*OBJECTIF*:
Recopiez sans modification le passage de l'extrait sur les signaux radio de Jupiter qui commence à "En 1959, après" et se termine à "ceinture de radiation.".

*EXTRAIT À LIRE*:
—————

Ils trouvèrent une autre source radio non expliquée, mais contrairement au Crabe, sa position était légèrement déplacée, était-ce Jupiter?  Se tenant près du réseau une nuit, Bernie remarqua une étoile au-dessus de lui et demanda à Ken : "Qu'est-ce-que cet objet brillant là-haut?" .  C'était Jupiter, le signal provenait de cette planète.  En publiant leurs résultats, les deux astronomes proposèrent que " la cause de cette radiation non-connue était sans doute dûe à des perturbations électriques dans l'atmosphère de Jupiter".

 En 1959, après la découverte de la ceinture de radiation terrestre, Frank Drake observa Jupiter et conclua, à partir des intensités relatives dans une série de longueurs d'ondes, que le signal était probablement émis par des électrons capturés dans un puissant champ magnétique.  En 1973,  la sonde spatiale Pioneer 10 passa près de Jupiter et trouva un énorme champ magnétique planétaire ainsi qu'une intense ceinture de radiation.

—————

*DONNÉES*:
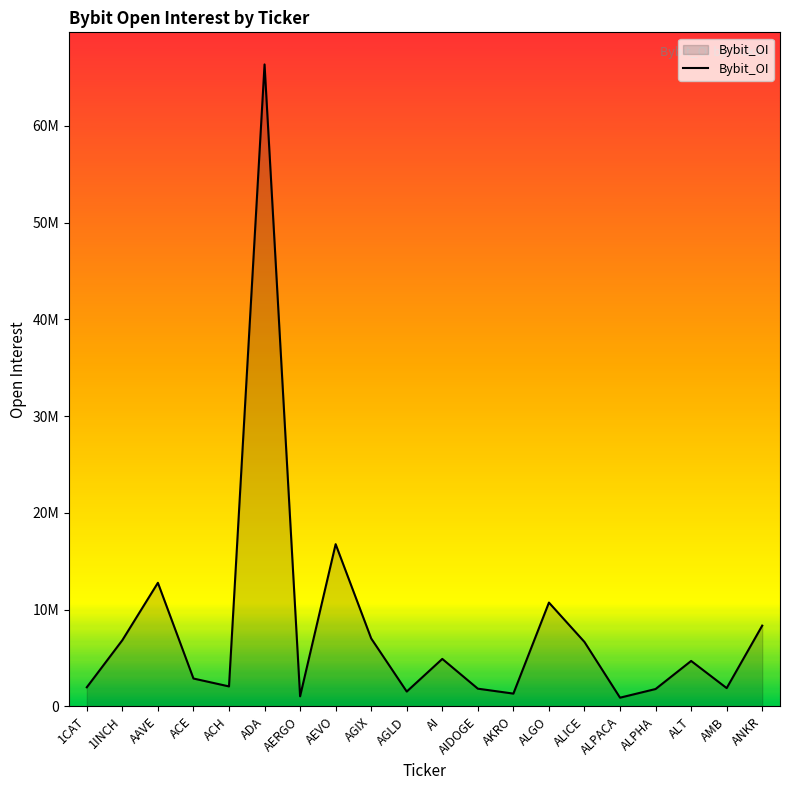

What is the label of the 15th point from the left?

ALICE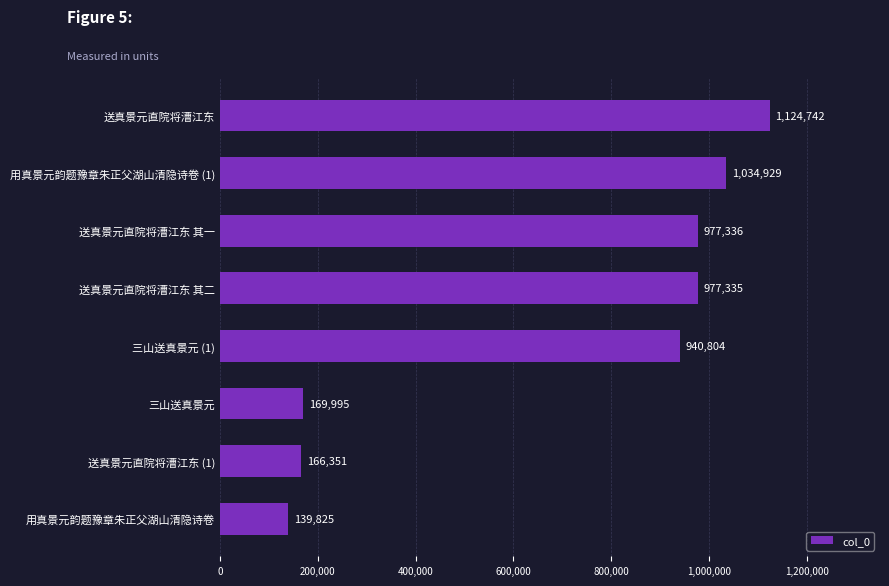

What is the minimum value shown in the chart?

139825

—————

*CORRIGÉ*:
En 1959, après la découverte de la ceinture de radiation terrestre, Frank Drake observa Jupiter et conclua, à partir des intensités relatives dans une série de longueurs d'ondes, que le signal était probablement émis par des électrons capturés dans un puissant champ magnétique.  En 1973,  la sonde spatiale Pioneer 10 passa près de Jupiter et trouva un énorme champ magnétique planétaire ainsi qu'une intense ceinture de radiation.